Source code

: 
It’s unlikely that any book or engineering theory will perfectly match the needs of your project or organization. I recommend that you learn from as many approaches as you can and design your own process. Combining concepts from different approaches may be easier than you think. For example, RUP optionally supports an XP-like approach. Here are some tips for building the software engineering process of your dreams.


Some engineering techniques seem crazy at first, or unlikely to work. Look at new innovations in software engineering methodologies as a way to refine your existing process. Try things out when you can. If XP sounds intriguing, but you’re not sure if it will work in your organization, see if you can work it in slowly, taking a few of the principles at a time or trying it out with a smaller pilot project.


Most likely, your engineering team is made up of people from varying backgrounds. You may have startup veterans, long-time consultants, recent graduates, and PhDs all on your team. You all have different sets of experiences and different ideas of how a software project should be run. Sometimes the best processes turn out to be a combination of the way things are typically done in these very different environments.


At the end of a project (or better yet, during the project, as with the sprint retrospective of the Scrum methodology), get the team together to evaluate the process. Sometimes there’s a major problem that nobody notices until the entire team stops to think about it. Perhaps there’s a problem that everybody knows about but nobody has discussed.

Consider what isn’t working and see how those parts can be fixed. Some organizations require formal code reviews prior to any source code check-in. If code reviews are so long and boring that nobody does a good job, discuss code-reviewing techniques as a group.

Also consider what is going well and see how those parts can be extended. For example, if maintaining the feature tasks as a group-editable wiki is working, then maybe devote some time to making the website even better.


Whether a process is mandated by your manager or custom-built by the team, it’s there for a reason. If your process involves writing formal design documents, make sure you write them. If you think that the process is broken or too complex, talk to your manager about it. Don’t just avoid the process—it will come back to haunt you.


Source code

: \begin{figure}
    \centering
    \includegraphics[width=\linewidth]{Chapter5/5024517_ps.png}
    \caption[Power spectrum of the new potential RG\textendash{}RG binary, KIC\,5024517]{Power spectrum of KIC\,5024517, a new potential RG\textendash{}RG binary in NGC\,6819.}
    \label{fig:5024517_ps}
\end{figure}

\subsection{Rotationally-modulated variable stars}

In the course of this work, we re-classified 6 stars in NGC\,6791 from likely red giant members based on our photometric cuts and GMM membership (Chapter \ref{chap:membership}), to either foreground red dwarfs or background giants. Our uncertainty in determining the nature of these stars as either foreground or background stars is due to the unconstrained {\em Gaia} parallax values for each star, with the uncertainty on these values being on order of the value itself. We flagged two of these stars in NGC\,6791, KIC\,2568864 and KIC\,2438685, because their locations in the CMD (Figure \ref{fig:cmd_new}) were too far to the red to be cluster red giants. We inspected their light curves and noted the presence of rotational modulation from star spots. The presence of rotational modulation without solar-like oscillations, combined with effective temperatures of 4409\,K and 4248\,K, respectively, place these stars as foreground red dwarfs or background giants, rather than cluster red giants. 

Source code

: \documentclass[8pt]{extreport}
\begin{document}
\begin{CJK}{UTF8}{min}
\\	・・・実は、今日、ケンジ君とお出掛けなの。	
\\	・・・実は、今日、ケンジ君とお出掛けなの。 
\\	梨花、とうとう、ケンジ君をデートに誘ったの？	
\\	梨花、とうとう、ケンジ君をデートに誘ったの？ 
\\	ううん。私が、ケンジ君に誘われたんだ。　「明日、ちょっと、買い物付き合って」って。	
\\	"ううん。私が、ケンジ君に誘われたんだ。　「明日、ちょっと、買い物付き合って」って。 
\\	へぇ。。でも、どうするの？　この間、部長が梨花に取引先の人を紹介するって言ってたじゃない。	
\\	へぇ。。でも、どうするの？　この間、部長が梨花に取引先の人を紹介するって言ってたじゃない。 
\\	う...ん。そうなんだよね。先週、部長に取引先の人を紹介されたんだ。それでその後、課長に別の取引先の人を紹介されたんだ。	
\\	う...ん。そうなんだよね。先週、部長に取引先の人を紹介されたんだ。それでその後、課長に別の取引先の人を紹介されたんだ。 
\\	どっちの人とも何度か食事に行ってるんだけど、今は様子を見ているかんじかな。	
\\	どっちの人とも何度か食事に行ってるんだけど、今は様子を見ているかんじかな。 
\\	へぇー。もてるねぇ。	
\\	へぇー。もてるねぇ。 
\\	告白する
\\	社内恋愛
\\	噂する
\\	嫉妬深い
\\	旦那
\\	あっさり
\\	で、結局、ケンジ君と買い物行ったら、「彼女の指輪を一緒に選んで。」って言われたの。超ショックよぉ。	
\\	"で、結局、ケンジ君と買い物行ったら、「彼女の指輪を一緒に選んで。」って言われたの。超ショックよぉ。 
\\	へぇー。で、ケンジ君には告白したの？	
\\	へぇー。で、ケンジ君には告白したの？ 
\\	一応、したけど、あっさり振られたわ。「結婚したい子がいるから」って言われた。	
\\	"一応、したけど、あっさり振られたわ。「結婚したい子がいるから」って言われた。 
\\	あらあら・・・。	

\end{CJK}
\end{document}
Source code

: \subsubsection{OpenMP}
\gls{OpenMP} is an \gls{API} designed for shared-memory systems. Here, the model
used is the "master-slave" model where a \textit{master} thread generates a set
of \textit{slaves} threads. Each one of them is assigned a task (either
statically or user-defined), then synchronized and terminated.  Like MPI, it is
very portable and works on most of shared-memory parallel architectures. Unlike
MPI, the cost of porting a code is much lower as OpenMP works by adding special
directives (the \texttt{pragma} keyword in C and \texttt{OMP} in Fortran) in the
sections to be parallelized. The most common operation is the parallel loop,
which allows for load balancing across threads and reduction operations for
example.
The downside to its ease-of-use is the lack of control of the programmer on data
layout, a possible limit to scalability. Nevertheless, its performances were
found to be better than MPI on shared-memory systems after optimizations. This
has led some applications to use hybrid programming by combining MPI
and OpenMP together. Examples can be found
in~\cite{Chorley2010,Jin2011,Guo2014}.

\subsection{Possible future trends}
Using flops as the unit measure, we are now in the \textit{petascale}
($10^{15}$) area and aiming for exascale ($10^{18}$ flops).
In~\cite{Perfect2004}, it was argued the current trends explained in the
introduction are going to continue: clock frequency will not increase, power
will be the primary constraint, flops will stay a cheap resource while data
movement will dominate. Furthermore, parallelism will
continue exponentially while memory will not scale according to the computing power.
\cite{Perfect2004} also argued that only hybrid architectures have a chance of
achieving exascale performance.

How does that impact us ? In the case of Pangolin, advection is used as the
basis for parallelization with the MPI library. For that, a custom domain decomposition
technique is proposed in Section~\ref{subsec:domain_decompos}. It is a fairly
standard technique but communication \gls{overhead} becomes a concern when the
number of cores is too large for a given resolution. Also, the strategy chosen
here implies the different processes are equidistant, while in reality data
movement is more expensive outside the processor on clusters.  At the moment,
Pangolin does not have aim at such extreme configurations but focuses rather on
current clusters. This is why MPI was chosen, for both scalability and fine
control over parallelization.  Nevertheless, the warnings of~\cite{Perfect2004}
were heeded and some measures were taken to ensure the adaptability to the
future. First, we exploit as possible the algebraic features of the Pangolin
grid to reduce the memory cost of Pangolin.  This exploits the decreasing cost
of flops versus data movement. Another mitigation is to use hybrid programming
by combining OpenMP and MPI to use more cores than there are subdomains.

= ABOUT THIS EXERCISE =
Quote the listing in full, please, keeping every line exact.

= RESPONSE FOR THIS EXERCISE =
Source code

: 
It’s unlikely that any book or engineering theory will perfectly match the needs of your project or organization. I recommend that you learn from as many approaches as you can and design your own process. Combining concepts from different approaches may be easier than you think. For example, RUP optionally supports an XP-like approach. Here are some tips for building the software engineering process of your dreams.


Some engineering techniques seem crazy at first, or unlikely to work. Look at new innovations in software engineering methodologies as a way to refine your existing process. Try things out when you can. If XP sounds intriguing, but you’re not sure if it will work in your organization, see if you can work it in slowly, taking a few of the principles at a time or trying it out with a smaller pilot project.


Most likely, your engineering team is made up of people from varying backgrounds. You may have startup veterans, long-time consultants, recent graduates, and PhDs all on your team. You all have different sets of experiences and different ideas of how a software project should be run. Sometimes the best processes turn out to be a combination of the way things are typically done in these very different environments.


At the end of a project (or better yet, during the project, as with the sprint retrospective of the Scrum methodology), get the team together to evaluate the process. Sometimes there’s a major problem that nobody notices until the entire team stops to think about it. Perhaps there’s a problem that everybody knows about but nobody has discussed.

Consider what isn’t working and see how those parts can be fixed. Some organizations require formal code reviews prior to any source code check-in. If code reviews are so long and boring that nobody does a good job, discuss code-reviewing techniques as a group.

Also consider what is going well and see how those parts can be extended. For example, if maintaining the feature tasks as a group-editable wiki is working, then maybe devote some time to making the website even better.


Whether a process is mandated by your manager or custom-built by the team, it’s there for a reason. If your process involves writing formal design documents, make sure you write them. If you think that the process is broken or too complex, talk to your manager about it. Don’t just avoid the process—it will come back to haunt you.


Source code

: \begin{figure}
    \centering
    \includegraphics[width=\linewidth]{Chapter5/5024517_ps.png}
    \caption[Power spectrum of the new potential RG\textendash{}RG binary, KIC\,5024517]{Power spectrum of KIC\,5024517, a new potential RG\textendash{}RG binary in NGC\,6819.}
    \label{fig:5024517_ps}
\end{figure}

\subsection{Rotationally-modulated variable stars}

In the course of this work, we re-classified 6 stars in NGC\,6791 from likely red giant members based on our photometric cuts and GMM membership (Chapter \ref{chap:membership}), to either foreground red dwarfs or background giants. Our uncertainty in determining the nature of these stars as either foreground or background stars is due to the unconstrained {\em Gaia} parallax values for each star, with the uncertainty on these values being on order of the value itself. We flagged two of these stars in NGC\,6791, KIC\,2568864 and KIC\,2438685, because their locations in the CMD (Figure \ref{fig:cmd_new}) were too far to the red to be cluster red giants. We inspected their light curves and noted the presence of rotational modulation from star spots. The presence of rotational modulation without solar-like oscillations, combined with effective temperatures of 4409\,K and 4248\,K, respectively, place these stars as foreground red dwarfs or background giants, rather than cluster red giants. 

Source code

: \documentclass[8pt]{extreport}
\begin{document}
\begin{CJK}{UTF8}{min}
\\	・・・実は、今日、ケンジ君とお出掛けなの。	
\\	・・・実は、今日、ケンジ君とお出掛けなの。 
\\	梨花、とうとう、ケンジ君をデートに誘ったの？	
\\	梨花、とうとう、ケンジ君をデートに誘ったの？ 
\\	ううん。私が、ケンジ君に誘われたんだ。　「明日、ちょっと、買い物付き合って」って。	
\\	"ううん。私が、ケンジ君に誘われたんだ。　「明日、ちょっと、買い物付き合って」って。 
\\	へぇ。。でも、どうするの？　この間、部長が梨花に取引先の人を紹介するって言ってたじゃない。	
\\	へぇ。。でも、どうするの？　この間、部長が梨花に取引先の人を紹介するって言ってたじゃない。 
\\	う...ん。そうなんだよね。先週、部長に取引先の人を紹介されたんだ。それでその後、課長に別の取引先の人を紹介されたんだ。	
\\	う...ん。そうなんだよね。先週、部長に取引先の人を紹介されたんだ。それでその後、課長に別の取引先の人を紹介されたんだ。 
\\	どっちの人とも何度か食事に行ってるんだけど、今は様子を見ているかんじかな。	
\\	どっちの人とも何度か食事に行ってるんだけど、今は様子を見ているかんじかな。 
\\	へぇー。もてるねぇ。	
\\	へぇー。もてるねぇ。 
\\	告白する
\\	社内恋愛
\\	噂する
\\	嫉妬深い
\\	旦那
\\	あっさり
\\	で、結局、ケンジ君と買い物行ったら、「彼女の指輪を一緒に選んで。」って言われたの。超ショックよぉ。	
\\	"で、結局、ケンジ君と買い物行ったら、「彼女の指輪を一緒に選んで。」って言われたの。超ショックよぉ。 
\\	へぇー。で、ケンジ君には告白したの？	
\\	へぇー。で、ケンジ君には告白したの？ 
\\	一応、したけど、あっさり振られたわ。「結婚したい子がいるから」って言われた。	
\\	"一応、したけど、あっさり振られたわ。「結婚したい子がいるから」って言われた。 
\\	あらあら・・・。	

\end{CJK}
\end{document}
Source code

: \subsubsection{OpenMP}
\gls{OpenMP} is an \gls{API} designed for shared-memory systems. Here, the model
used is the "master-slave" model where a \textit{master} thread generates a set
of \textit{slaves} threads. Each one of them is assigned a task (either
statically or user-defined), then synchronized and terminated.  Like MPI, it is
very portable and works on most of shared-memory parallel architectures. Unlike
MPI, the cost of porting a code is much lower as OpenMP works by adding special
directives (the \texttt{pragma} keyword in C and \texttt{OMP} in Fortran) in the
sections to be parallelized. The most common operation is the parallel loop,
which allows for load balancing across threads and reduction operations for
example.
The downside to its ease-of-use is the lack of control of the programmer on data
layout, a possible limit to scalability. Nevertheless, its performances were
found to be better than MPI on shared-memory systems after optimizations. This
has led some applications to use hybrid programming by combining MPI
and OpenMP together. Examples can be found
in~\cite{Chorley2010,Jin2011,Guo2014}.

\subsection{Possible future trends}
Using flops as the unit measure, we are now in the \textit{petascale}
($10^{15}$) area and aiming for exascale ($10^{18}$ flops).
In~\cite{Perfect2004}, it was argued the current trends explained in the
introduction are going to continue: clock frequency will not increase, power
will be the primary constraint, flops will stay a cheap resource while data
movement will dominate. Furthermore, parallelism will
continue exponentially while memory will not scale according to the computing power.
\cite{Perfect2004} also argued that only hybrid architectures have a chance of
achieving exascale performance.

How does that impact us ? In the case of Pangolin, advection is used as the
basis for parallelization with the MPI library. For that, a custom domain decomposition
technique is proposed in Section~\ref{subsec:domain_decompos}. It is a fairly
standard technique but communication \gls{overhead} becomes a concern when the
number of cores is too large for a given resolution. Also, the strategy chosen
here implies the different processes are equidistant, while in reality data
movement is more expensive outside the processor on clusters.  At the moment,
Pangolin does not have aim at such extreme configurations but focuses rather on
current clusters. This is why MPI was chosen, for both scalability and fine
control over parallelization.  Nevertheless, the warnings of~\cite{Perfect2004}
were heeded and some measures were taken to ensure the adaptability to the
future. First, we exploit as possible the algebraic features of the Pangolin
grid to reduce the memory cost of Pangolin.  This exploits the decreasing cost
of flops versus data movement. Another mitigation is to use hybrid programming
by combining OpenMP and MPI to use more cores than there are subdomains.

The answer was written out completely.